Consigna A — Enumera todos los nombres propios distintos (de personas, lugares, equipos, torneos o celebraciones) que aparecen en la crónica sobre el ensayadero en Bogotá.
Consigna B — Transcribe el pasaje de la crónica sobre el ensayadero que arranca en las palabras "Crónica sobre un" y termina después de "de la jornada.".

Texto de estudio —
■ ■ ■ ■

Crónica sobre un ensayadero en Bogotá

El ensayadero, el refugio de la comunidad del rock

En la víspera del Día mundial de rock, me fui a pasar unas horas en un templo de la música en construcción, comúnmente llamado ensayadero, en compañía de Coque Arango, un testigo de la transformación de la escena musical local, para compartir una tertulia sobre la Bogotá musical llena de remembranza y fe en el futuro.

Por: Andrea Pérez Martínez

Podría decir que era un jueves cualquiera, pero no era así: se sentía en el ambiente la emoción de una victoria de la Selección Colombia, un ánimo fiestero que manteníamos en calma mientras hablábamos del partido de la semifinal que ganó Colombia en la Copa América. En el trayecto comenzó a sonar rock de los parlantes del carro conducido por el realizador audiovisual de la jornada.

■ ■ ■ ■

Material —
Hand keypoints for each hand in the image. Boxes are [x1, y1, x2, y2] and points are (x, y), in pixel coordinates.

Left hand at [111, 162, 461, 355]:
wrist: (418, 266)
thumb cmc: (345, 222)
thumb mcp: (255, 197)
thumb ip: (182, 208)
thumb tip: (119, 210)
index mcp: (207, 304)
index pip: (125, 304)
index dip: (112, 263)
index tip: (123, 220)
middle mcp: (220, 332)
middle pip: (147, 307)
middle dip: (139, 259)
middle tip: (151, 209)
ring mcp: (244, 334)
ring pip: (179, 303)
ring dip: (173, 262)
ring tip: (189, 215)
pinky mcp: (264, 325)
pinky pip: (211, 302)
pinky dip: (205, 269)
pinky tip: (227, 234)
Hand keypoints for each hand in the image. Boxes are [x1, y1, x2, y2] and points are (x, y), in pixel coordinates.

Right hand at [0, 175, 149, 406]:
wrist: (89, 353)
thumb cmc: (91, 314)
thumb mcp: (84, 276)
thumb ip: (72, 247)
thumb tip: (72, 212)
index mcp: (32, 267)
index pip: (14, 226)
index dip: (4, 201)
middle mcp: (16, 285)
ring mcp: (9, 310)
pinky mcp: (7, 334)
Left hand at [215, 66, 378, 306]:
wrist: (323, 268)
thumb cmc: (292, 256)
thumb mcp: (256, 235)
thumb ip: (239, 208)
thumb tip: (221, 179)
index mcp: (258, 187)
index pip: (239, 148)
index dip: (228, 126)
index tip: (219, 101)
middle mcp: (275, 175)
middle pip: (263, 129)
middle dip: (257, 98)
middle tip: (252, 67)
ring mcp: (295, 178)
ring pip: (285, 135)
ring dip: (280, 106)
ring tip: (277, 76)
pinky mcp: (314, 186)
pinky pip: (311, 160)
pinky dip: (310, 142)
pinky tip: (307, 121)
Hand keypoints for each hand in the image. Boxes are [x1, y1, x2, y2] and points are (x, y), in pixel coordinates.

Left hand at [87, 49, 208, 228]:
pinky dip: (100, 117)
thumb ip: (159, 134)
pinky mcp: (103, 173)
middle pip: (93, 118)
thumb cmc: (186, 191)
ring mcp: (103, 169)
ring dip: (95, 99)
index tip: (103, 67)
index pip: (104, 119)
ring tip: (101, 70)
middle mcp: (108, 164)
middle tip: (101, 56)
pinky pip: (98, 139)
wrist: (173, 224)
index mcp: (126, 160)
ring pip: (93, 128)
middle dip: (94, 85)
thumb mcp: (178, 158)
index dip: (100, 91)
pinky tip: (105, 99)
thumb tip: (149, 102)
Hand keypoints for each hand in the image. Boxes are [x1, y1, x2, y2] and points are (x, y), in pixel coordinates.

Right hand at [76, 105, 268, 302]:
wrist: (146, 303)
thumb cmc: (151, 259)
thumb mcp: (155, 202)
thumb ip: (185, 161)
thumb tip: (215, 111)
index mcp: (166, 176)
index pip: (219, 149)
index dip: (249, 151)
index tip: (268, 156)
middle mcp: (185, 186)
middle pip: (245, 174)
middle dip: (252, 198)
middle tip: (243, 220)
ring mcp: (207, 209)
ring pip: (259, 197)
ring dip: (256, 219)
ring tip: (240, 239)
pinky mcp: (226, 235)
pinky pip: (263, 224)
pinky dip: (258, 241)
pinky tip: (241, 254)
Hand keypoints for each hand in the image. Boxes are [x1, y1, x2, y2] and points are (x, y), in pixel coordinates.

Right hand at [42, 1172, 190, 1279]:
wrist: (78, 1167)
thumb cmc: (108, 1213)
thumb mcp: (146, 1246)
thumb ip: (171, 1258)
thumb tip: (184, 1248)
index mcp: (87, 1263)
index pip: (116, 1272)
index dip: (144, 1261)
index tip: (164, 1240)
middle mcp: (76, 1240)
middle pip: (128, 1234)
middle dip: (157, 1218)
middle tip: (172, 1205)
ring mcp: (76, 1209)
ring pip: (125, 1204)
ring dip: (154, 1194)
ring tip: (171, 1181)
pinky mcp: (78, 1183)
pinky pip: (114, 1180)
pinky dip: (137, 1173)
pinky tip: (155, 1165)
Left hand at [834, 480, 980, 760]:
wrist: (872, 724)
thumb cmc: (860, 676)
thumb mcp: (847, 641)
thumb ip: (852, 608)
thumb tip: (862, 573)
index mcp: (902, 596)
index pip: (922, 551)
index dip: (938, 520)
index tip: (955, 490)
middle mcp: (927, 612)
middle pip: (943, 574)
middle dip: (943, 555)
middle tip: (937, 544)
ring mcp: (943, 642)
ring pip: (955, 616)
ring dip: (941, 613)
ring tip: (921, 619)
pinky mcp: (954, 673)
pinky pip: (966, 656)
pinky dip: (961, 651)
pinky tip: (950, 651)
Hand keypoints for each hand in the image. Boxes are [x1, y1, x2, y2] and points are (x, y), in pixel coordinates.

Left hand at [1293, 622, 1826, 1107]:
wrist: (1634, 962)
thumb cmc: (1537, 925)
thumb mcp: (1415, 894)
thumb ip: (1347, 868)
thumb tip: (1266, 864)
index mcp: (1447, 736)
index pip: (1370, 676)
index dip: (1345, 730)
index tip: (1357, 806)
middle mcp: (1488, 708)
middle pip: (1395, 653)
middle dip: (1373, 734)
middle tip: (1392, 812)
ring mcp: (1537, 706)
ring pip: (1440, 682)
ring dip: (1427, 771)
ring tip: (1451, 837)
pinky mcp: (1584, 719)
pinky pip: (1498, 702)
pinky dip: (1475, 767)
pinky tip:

■ ■ ■ ■

Respuesta esperada A —
- Bogotá
- Día mundial de rock
- Coque Arango
- Andrea Pérez Martínez
- Selección Colombia
- Colombia
- Copa América

Respuesta esperada B —
Crónica sobre un ensayadero en Bogotá

El ensayadero, el refugio de la comunidad del rock

En la víspera del Día mundial de rock, me fui a pasar unas horas en un templo de la música en construcción, comúnmente llamado ensayadero, en compañía de Coque Arango, un testigo de la transformación de la escena musical local, para compartir una tertulia sobre la Bogotá musical llena de remembranza y fe en el futuro.

Por: Andrea Pérez Martínez

Podría decir que era un jueves cualquiera, pero no era así: se sentía en el ambiente la emoción de una victoria de la Selección Colombia, un ánimo fiestero que manteníamos en calma mientras hablábamos del partido de la semifinal que ganó Colombia en la Copa América. En el trayecto comenzó a sonar rock de los parlantes del carro conducido por el realizador audiovisual de la jornada.